The Bank of England has rejected suggestions made by Northern Rock’s management at the Treasury select committee that talks with an unnamed party broke down before the bank run because the BoE refused to offer a backstop facility.

In a statement the Bank says it was approached on the weekend of September 8-9 by a potential bidder wanting loans of up to £30bn – over one to two years without a penalty rate of interest – as part of the deal.

The BoE said: “The authorities including the Bank of England recognised the advantages of a takeover.
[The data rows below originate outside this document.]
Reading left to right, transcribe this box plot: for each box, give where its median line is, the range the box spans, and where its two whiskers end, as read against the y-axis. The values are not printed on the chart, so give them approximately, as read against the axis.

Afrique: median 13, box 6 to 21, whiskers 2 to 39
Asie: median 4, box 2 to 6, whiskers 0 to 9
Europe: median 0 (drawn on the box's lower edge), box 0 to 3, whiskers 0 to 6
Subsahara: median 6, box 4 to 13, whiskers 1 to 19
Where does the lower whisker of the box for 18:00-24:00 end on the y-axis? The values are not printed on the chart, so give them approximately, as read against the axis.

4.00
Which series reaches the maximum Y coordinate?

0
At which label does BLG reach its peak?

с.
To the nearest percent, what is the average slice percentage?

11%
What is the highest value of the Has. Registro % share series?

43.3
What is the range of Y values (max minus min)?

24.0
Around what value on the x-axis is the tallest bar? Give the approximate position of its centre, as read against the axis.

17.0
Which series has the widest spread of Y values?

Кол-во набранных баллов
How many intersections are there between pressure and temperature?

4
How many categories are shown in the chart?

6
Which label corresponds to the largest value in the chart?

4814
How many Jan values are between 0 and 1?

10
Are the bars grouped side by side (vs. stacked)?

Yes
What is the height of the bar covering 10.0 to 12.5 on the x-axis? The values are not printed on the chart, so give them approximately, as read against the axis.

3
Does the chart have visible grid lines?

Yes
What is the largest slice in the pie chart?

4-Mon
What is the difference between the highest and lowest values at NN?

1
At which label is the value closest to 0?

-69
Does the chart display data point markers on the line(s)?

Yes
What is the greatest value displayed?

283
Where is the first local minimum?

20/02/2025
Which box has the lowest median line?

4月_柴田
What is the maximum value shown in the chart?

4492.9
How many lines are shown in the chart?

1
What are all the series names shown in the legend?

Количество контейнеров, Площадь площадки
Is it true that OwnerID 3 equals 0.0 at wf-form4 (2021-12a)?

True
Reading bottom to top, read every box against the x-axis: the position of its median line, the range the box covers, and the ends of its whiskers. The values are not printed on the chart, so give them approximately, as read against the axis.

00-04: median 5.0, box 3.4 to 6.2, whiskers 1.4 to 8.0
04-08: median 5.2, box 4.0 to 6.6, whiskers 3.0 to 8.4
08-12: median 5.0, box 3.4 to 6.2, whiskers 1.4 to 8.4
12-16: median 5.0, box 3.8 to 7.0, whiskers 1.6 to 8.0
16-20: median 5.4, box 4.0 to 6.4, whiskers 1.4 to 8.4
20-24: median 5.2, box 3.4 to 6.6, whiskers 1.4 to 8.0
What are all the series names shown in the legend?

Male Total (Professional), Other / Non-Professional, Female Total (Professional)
They also agreed that in the circumstances it would be inappropriate to help finance a bid by one bank for another.”

It said offering such a loan facility would have broken rules on central banks offering state aid.

Northern Rock approached the BoE for emergency funding on September 13 after talks broke down wth the unnamed party, understood to have been Lloyds TSB.

The grilling of Northern Rock’s management team at the TSC on Tuesday saw chairman Matt Ridley and chief executive Adam Applegarth make it clear that they were willing to resign during the bank run but said the overwhelming feeling of shareholders was they were needed in the short term to guide the bank through the crisis.

Applegarth said there was nothing more he could have done to stop the crisis but laid blame at the BoE for not allowing a lender of last resort facility before the bank run, something he said could have averted problems.